Первые лучи солнца пробежали по лицу женщины, и она проснулась. Она была прекрасна. Ресницы слегка дрогнули, и Каталина широко распахнула глаза, осознав, где находится. Веки у нее были припухшие, и Марш понял, что она долго плакала. Ему не хотелось надрывать ей сердце, но было приятно, что она не осталась равнодушной к его боли.
— Ты давно проснулся? — спросила Каталина.
— Не очень давно.
— Как ты себя чувствуешь?
— Как будто в меня стреляли.
Она улыбнулась.
— Я задала глупый вопрос?
— Ты не делаешь ничего глупого, кроме разве что схватки с вооруженным бандитом.
— Винчестер действовал лучше меня. Бандита задержали двое твоих официантов. Сейчас он в тюрьме. Он еще долго будет там.
Услышав свою кличку, Винчестер подошел и уставился на Марша.
— Он действительно бросился на Бэйли?
— Думаю, он решил, что в долгу у тебя.
— Не знаю, кто из нас у кого в долгу.
Марш залихватски цокнул, но тут же осекся: его захлестнула волна боли. Справившись с болью, он осторожно провел рукой по бинтам на теле.
— Ты тоже?..
— Ничего страшного, — успокоила его Кэт. — Доктор сказал, даже швы накладывать не нужно.
— Останется шрам?
Каталина покачала головой.
— Я никогда себе этого не прощу, — голос Марша дрогнул, и Каталина решила изменить тему.
— Марш…
— Да?
— Почему ты не принял вызов? Ты бы обязательно победил.
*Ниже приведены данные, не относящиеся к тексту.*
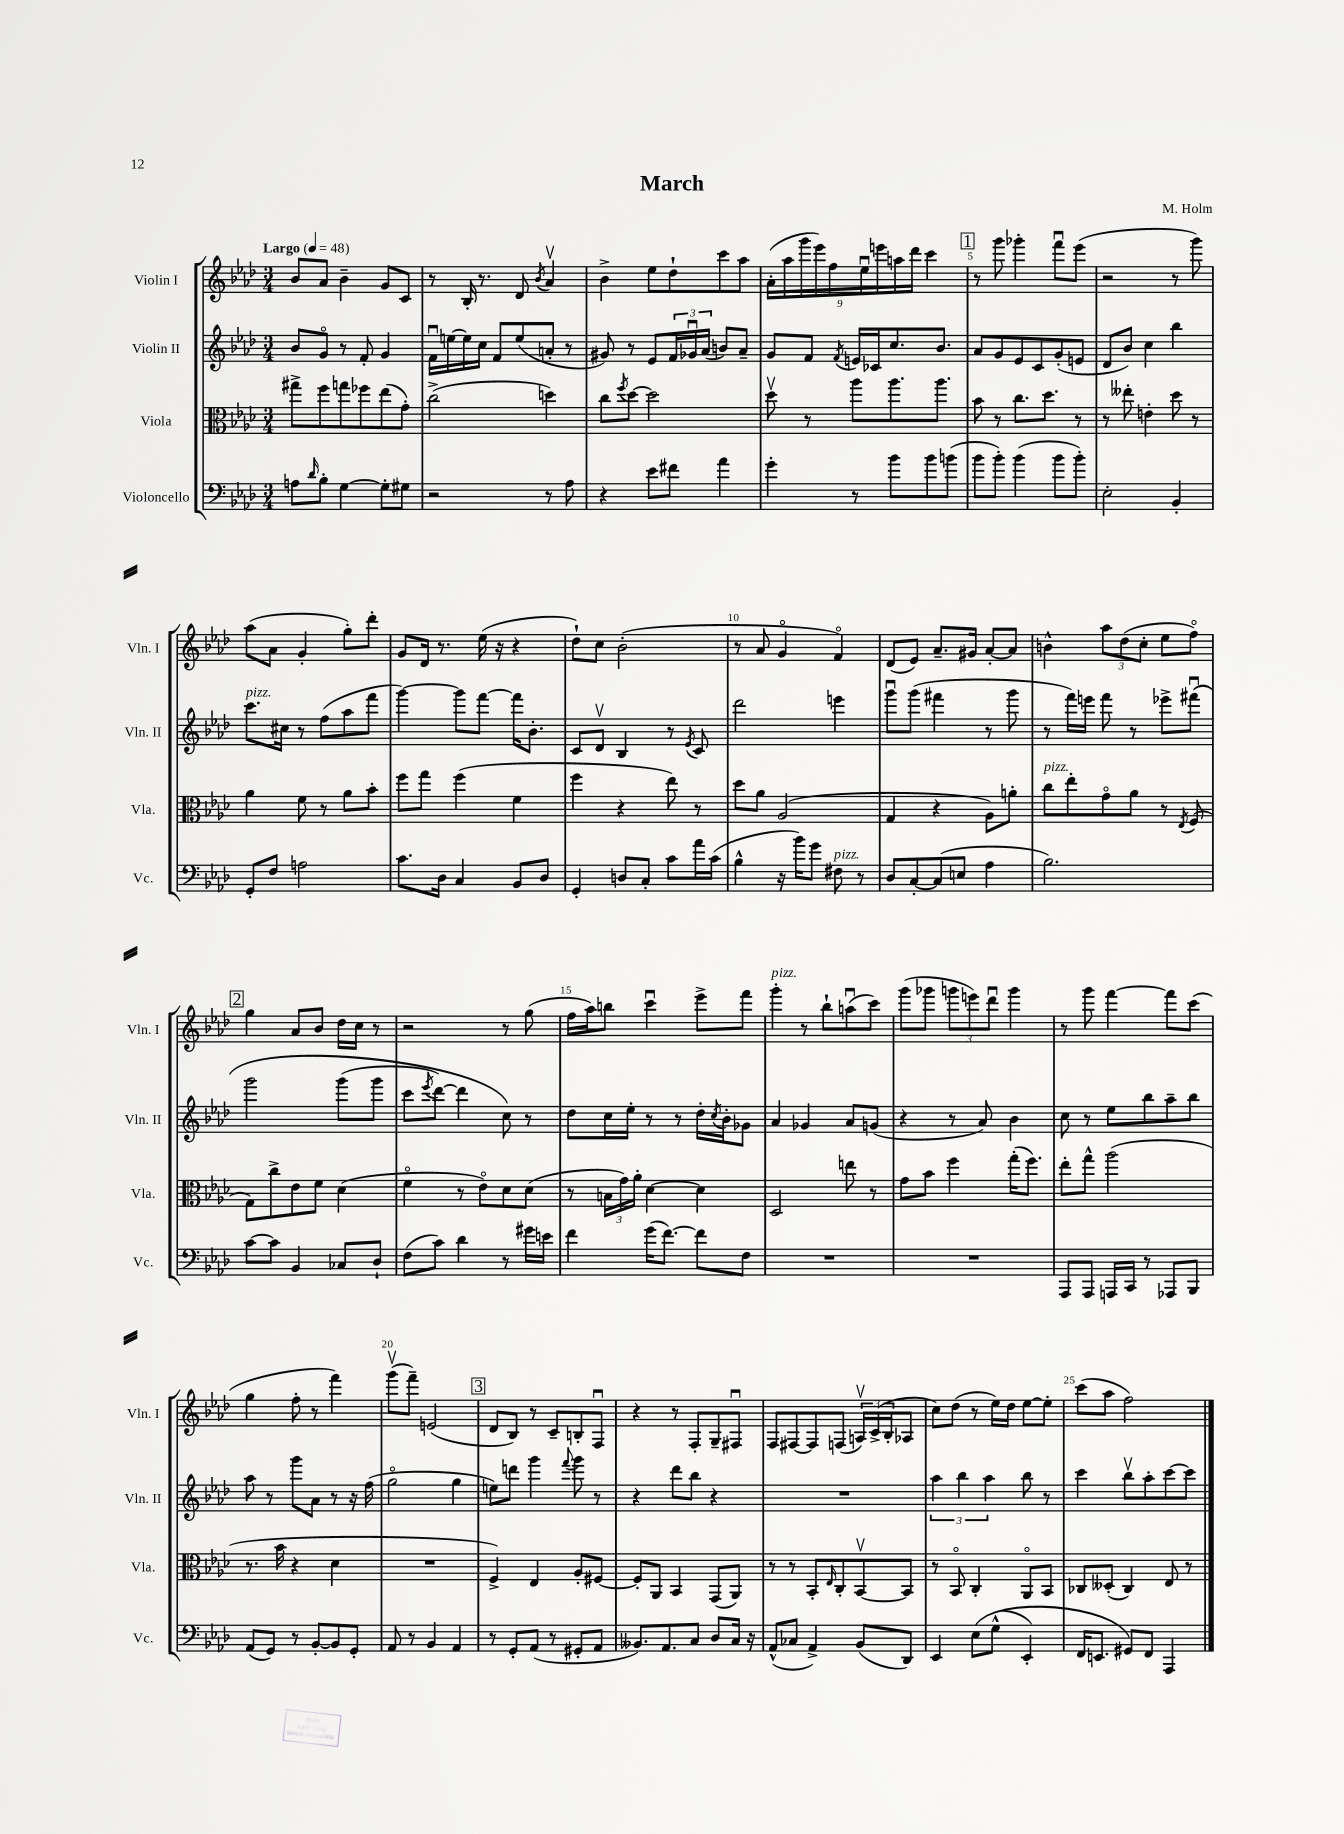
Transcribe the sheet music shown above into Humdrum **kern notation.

**kern	**kern	**kern	**kern
*staff4	*staff3	*staff2	*staff1
*clefF4	*clefC3	*clefG2	*clefG2
*k[b-e-a-d-]	*k[b-e-a-d-]	*k[b-e-a-d-]	*k[b-e-a-d-]
*M3/4	*M3/4	*M3/4	*M3/4
*MM48	*MM48	*MM48	*MM48
8A	8gg#^	8b-	8b-
16qqd-	.	.	.
8B-'	8ff	8go	8a-
[4G	8gg	8r	4b-~
.	8ff-	8f'	.
8G']	(8ee-	4g	8g
8G#	8g')	.	8c
=	=	=	=
2r	(2cc^	16fu	8r
.	.	[16ee	.
.	.	16ee]	16B-'
.	.	16cc	8.r
.	.	8f	.
.	.	(8ee	8d-
.	.	.	8qb-
8r	4dd)	8a'	4a-v
8A-	.	8r	.
=	=	=	=
4r	8cc	8g#)	4b-^
.	8qff	.	.
.	[8dd-	8r	.
8e-	2dd-]	8e-	8ee-
8f#	.	24f	8dd-`
.	.	24g-u	.
.	.	(24a-	.
4a-	.	8b)	8ccc
.	.	8a-~	8aa-
=	=	=	=
4g'	8dd-v	8g	(18a-'
.	.	.	18aa-
.	.	.	18ggg
.	8r	8f	.
.	.	.	18eee-)
.	.	.	18ff
.	.	8qf	.
8r	8aa-	16e	.
.	.	.	18ee-u
.	.	16c-	.
.	.	.	18eee
8b-	8.aa-	8.cc	.
.	.	.	18aa
.	.	.	18ddd-
8b-	.	.	4ccc
.	8.aa-	8.b-	.
(8b	.	.	.
=	=	=	=
8b-	8b-	8a-	8r
8b-')	8r	8g	8ggg
(4b-	8.cc	8e-	4ggg-'
.	.	8c	.
.	8.dd-	.	.
8b-	.	(8g'	8fffu
8b-')	8r	8e	(8eee-
=	=	=	=
2E-'	8r	8d-	2r
.	8ee--'	8b-)	.
.	4e'	4cc	.
4BB-'	8dd-	4bb-	8r
.	8r	.	8ggg)
=	=	=	=
8GG'	4a-	8.ccc	(8aa-
8F	.	.	8a-
.	.	16cc#	.
2A	8f	8r	4g'
.	8r	(8ff	.
.	8a-	8aa-	8gg')
.	8b-'	8fff	8ddd-'
=	=	=	=
8.c	8ff	[4ggg)	8g
.	8gg	.	16d-
16D-	.	.	8.r
4C	(4ff	8ggg]	.
.	.	[8fff	(16ee-
.	.	.	16r
8BB-	4f	16fff]	4r
.	.	8.b-'	.
8D-	.	.	.
=	=	=	=
4GG'	4ff	8c	8dd-`)
.	.	8d-v	8cc
8D	4r	4B-	(2b-'
8C'	.	.	.
8c	8ee-)	8r	.
.	.	8qe-	.
16a-	8r	8c	.
(16c	.	.	.
=	=	=	=
4B-^^	8dd-	2ddd-	8r
.	8a-	.	8a-
16r	(2A-	.	4go
16b-)	.	.	.
8g	.	.	.
8F#	.	4eee	4fo)
8r	.	.	.
=	=	=	=
8D-	4G	8gggu	(8d-
[8C'	.	(8ggg	8e-)
(8C]	4r	4fff#	8.a-~
8E	.	.	.
.	.	.	16g#
4A-	8A-)	8r	[8a-'
.	8a'	8ggg	8a-]
=	=	=	=
2.B-)	8cc	8r	4b^^
.	8ee-'	16fff)	.
.	.	16eee	.
.	8go	8fff	12aa-
.	.	.	(12dd-
.	8a-	8r	.
.	.	.	12cc'
.	8r	8eee-^	8ee-
.	8qE-	.	.
.	(8F	&(8fff#u	8ffo)
=	=	=	=
[8c	8G)	2ggg	4gg
8c]	8cc^	.	.
4BB-	8e-	.	8a-
.	8f	.	8b-
8C-	(4d-	(8ggg	16dd-
.	.	.	16cc
8D-`	.	8ggg	8r
=	=	=	=
(8F	4fo	8ccc	2r
.	.	8qeee-	.
8c)	.	[8ddd-)	.
4d-	8r	4ddd-]	.
.	8e-o)	.	.
8r	8d-	8cc&)	8r
16g#	(8d-	8r	(8gg
16e	.	.	.
=	=	=	=
4f	8r	8dd-	16ff
.	.	.	16aa-)
.	24B	16cc	8bb
.	24g)	.	.
.	.	16ee-'	.
.	24a-'	.	.
(16g	[4d-	8r	4cccu
[8.f)	.	.	.
.	.	8r	.
8f]	4d-]	16dd-'	8eee-^
.	.	8qcc	.
.	.	16b-'	.
8F	.	8g-	8fff
=	=	=	=
2.r	2D-	4a-	4ggg'
.	.	4g-	8r
.	.	.	8bb-`
.	8ee	8a-	(8aau
.	8r	(8g	8ccc)
=	=	=	=
2.r	8g	4r	(8ggg
.	8b-	.	8ggg-
.	4ff	8r	12ggg
.	.	.	12eee)
.	.	8a-)	.
.	.	.	12ddd-u
.	(16gg'	4b-	4ggg
.	8.ff)	.	.
=	=	=	=
8AAA-	8ee-'	8cc	8r
8AAA-	8gg^^	8r	8ggg
16AAA	(2aa-	8ee-	[4fff
16CC	.	.	.
8r	.	8bb-	.
8AAA-	.	8aa-~	8fff]
8BBB-	.	8bb-	(8ccc
=	=	=	=
(8AA-	8.r	8aa-	4gg
8GG)	.	8r	.
.	16b-	.	.
8r	4r	8ggg	8ff'
[8BB-'	.	8a-	8r
8BB-]	4d-	8r	4fff)
8GG'	.	16r	.
.	.	(16ff	.
=	=	=	=
8AA-	2.r	2ggo	(8gggv
8r	.	.	8fff~)
4BB-	.	.	(2e
4AA-	.	4gg	.
=	=	=	=
8r	4F^)	8ee)	8d-
8GG'	.	8ddd	8B-)
(8AA-	4E-	4ggg	8r
8r	.	.	8c~
.	.	8qqfff	.
8GG#'	8A-'	8ggg	8B'
8AA-	[8F#	8r	8Fu
=	=	=	=
8.BB--)	8F#']	4r	4r
.	8AA-	.	.
8.AA-	.	.	.
.	4BB-	8ddd-	8r
8C	.	8bb-	8F'
8D-	(8GG	4r	8G~
16C	8AA-)	.	8F#u
16r	.	.	.
=	=	=	=
(8AA-^^	8r	2.r	8F
8C-	8r	.	[8F#
4AA-^)	8BB-'	.	8F#]
.	16qqE-	.	.
.	8C'	.	(8F
(8BB-	[8BB-v	.	24Av)
.	.	.	(24c^
.	.	.	24B-'
8DD-)	8BB-]	.	8A-
=	=	=	=
4EE-	8r	6aa-	8cc)
.	8BB-o	.	(8dd-
.	.	6bb-	.
&(8E-	4C'	.	8r
.	.	6aa-	.
(8G^^	.	.	16ee-)
.	.	.	16dd-
4EE-')	8AA-o	8bb-	[8ee-
.	8BB-	8r	8ee-']
=	=	=	=
16FF	8C-	4ccc	(8ccc
8.EE	.	.	.
.	(8D--'	.	8aa-
8GG#&)	4C-)	8bb-v	2ff)
8FF	.	8aa-'	.
4AAA-	8E-	[8ccc	.
.	8r	8ccc]	.
==	==	==	==
*-	*-	*-	*-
— Может быть, — прошептал он и посмотрел Кэт прямо в глаза. — Ты считаешь меня трусом?
Каталина сжала его руку.
— Я думаю, ты совершил очень мужественный поступок. Он требует силы много больше, чем для того, чтобы принять вызов.
— Я должен был остановиться и остановить, Кэт. Кто-то должен остановить смерть. Но я ничего не добился. Теперь, когда известно, где я нахожусь, они пойдут косяком. Любой человек с винтовкой. Всякий юнец, алчущий славы.
Марш услышал нотки безнадежности в собственном голосе и увидел, как изменилось ее лицо. Она так хорошо умела скрывать свои чувства. Сможет ли научиться этому он?
Кэт непонимающе посмотрела на Марша.
— Но ведь теперь они не придут, не так ли? Ты ведь дал им понять, что не занимаешься этим больше.
— Кое-кто все равно появится. У меня много врагов, Кэт. Поэтому мне нужно уехать.
— Куда мы поедем?
— Не мы, Кэт, — отрубил он безжизненным голосом.
— Ну уж нет! — в ее глазах вспыхнула ярость, которая раньше приводила его в восхищение.
— Кэт, поверь мне, я пытался убежать от собственного прошлого, но оно не отпускает. Я не могу подвергать опасности твою жизнь. И я не хочу, чтобы тебя называли женой труса.
Вот оно. «Жена». Ни один из них никогда раньше его не произносил. Он — потому что мечта была слишком сладостной.
— Лучезарный Люцифер! Ты никогда не был трусом.